Judge clears Aereo for live TV broadcasts

July 12, 2012

By Colin Mann

Aereo, the start-up that takes live TV programming and sends it to mobile devices in New York, can continue with its service, despite objections from major broadcasters who argue that expansion can threaten the free broadcasting of events such as the Super Bowl, a judge ruled Wednesday.

US District Judge Alison Nathan said she understood how the service provided by the company, Aereo, may be unfair to broadcasters, but said the law left her no choice but to reject a request by News Corp.’s Fox and other broadcasters to stop its broadcasts.

Aereo alllows customers capture over-the-air broadcasts for viewing on iPhones, iPads and computers for $12 a month. A copyright infringement lawsuit filed by Fox, ABC, CBS, NBC and others, accused Aereo of copying and retransmitting their programming over the Internet unlawfully.

Aereo argued that it was providing a legal, alternate platform for free TV broadcasts and was merely letting users rent a remotely located antenna to access content they could receive for free by installing the same equipment at home. If granted, a preliminary injunction sought by the plaintiffs the “would be the end of the company,” Aereo chief executive Chaitanya Kanojia told a judge at a hearing in federal court.

Nathan acknowledged that the broadcasters were likely to suffer irreparable harm as a result of her ruling, such as being able to negotiate with advertisers following the apparent loss of viewers via traditional distribution channels. Retransmission agreements could be similarly affected.

She added that broadcasters’ “showing of imminent irreparable harm is substantial, but not overwhelming.”

“Today’s decision is a loss for the entire creative community,” the broadcasters said in a joint statement. “The judge has denied our request for preliminary relief – ruling that it is OK to misappropriate copyrighted material and retransmit it without compensation.”

Kanojia said in a statement the ruling “shows that when you are on the right side of the law, you can stand up, fight the Goliath and win.
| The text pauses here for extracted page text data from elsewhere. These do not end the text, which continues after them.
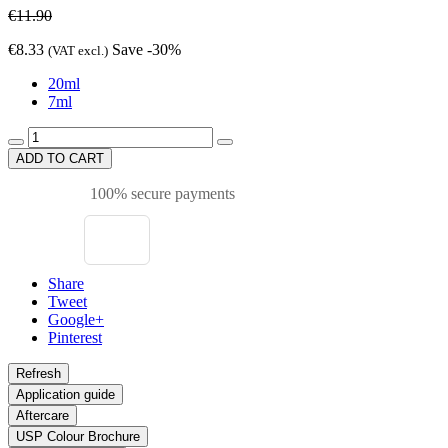
€11.90
€8.33
Save -30%
(VAT excl.)
20ml
7ml
ADD TO CART
100% secure payments
Share
Tweet
Google+
Pinterest
Application guide
Aftercare
USP Colour Brochure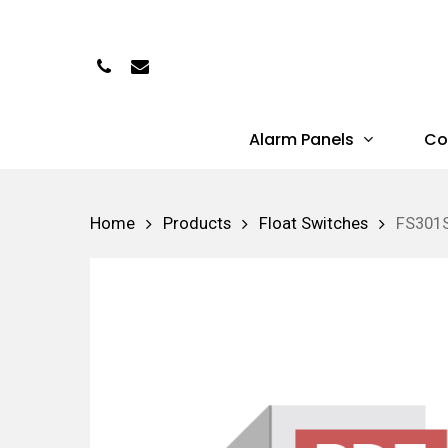
Skip
to
Phone
Email
main
content
Alarm Panels
Co
Hit enter to search or ESC to close
Home
Products
Float Switches
FS301S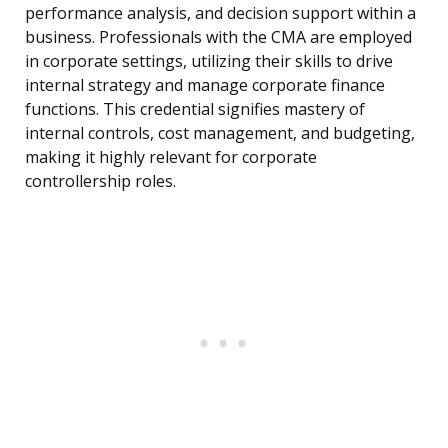
performance analysis, and decision support within a
business. Professionals with the CMA are employed
in corporate settings, utilizing their skills to drive
internal strategy and manage corporate finance
functions. This credential signifies mastery of
internal controls, cost management, and budgeting,
making it highly relevant for corporate
controllership roles.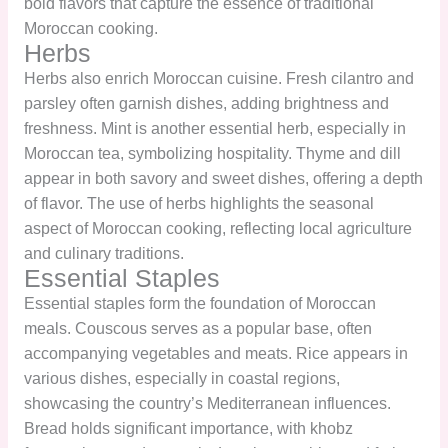
bold flavors that capture the essence of traditional
Moroccan cooking.
Herbs
Herbs also enrich Moroccan cuisine. Fresh cilantro and
parsley often garnish dishes, adding brightness and
freshness. Mint is another essential herb, especially in
Moroccan tea, symbolizing hospitality. Thyme and dill
appear in both savory and sweet dishes, offering a depth
of flavor. The use of herbs highlights the seasonal
aspect of Moroccan cooking, reflecting local agriculture
and culinary traditions.
Essential Staples
Essential staples form the foundation of Moroccan
meals. Couscous serves as a popular base, often
accompanying vegetables and meats. Rice appears in
various dishes, especially in coastal regions,
showcasing the country’s Mediterranean influences.
Bread holds significant importance, with khobz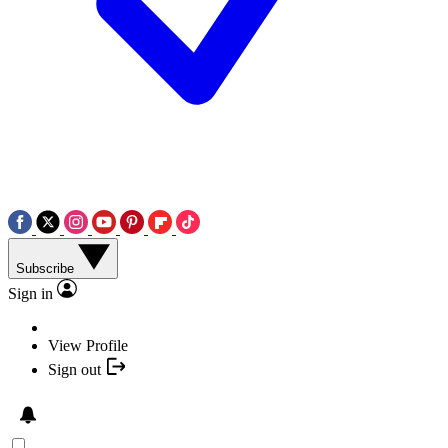
Subscribe
Sign in
View Profile
Sign out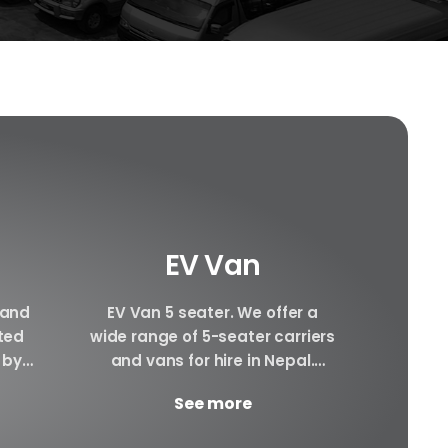
EV Van
 and
EV Van 5 seater. We offer a
Hiace 
ated
wide range of 5-seater carriers
can pr
 by
and vans for hire in Nepal.
hiace
cle.
There will be Plenty of space...
interi
See more
ay.
awesom
YD...
g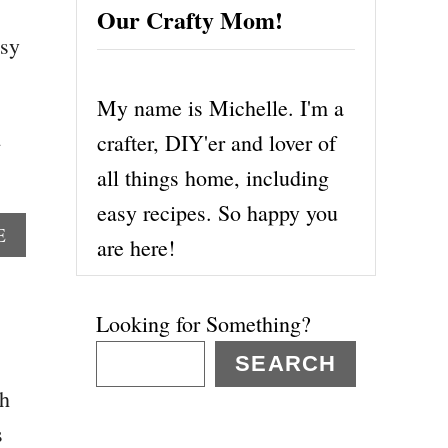
Our Crafty Mom!
asy
My name is Michelle. I'm a
crafter, DIY'er and lover of
all things home, including
easy recipes. So happy you
A
E
are here!
B
O
U
Looking for Something?
T
1
SEARCH
5
th
P
E
s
This isn’t just a win for Aereo, it’s also a significant win for consumers who are demanding more choice and flexibility in the way they watch television.”

CBS spokeswoman Shannon Jacobs said the broadcaster intended to appeal the decision to the Second Circuit immediately and seek expedited consideration. “We also intend to seek damages and a permanent injunction before this court,” she added.

NBC said in a statement that the court “clearly determined” that Aereo was harming broacasters and content creators.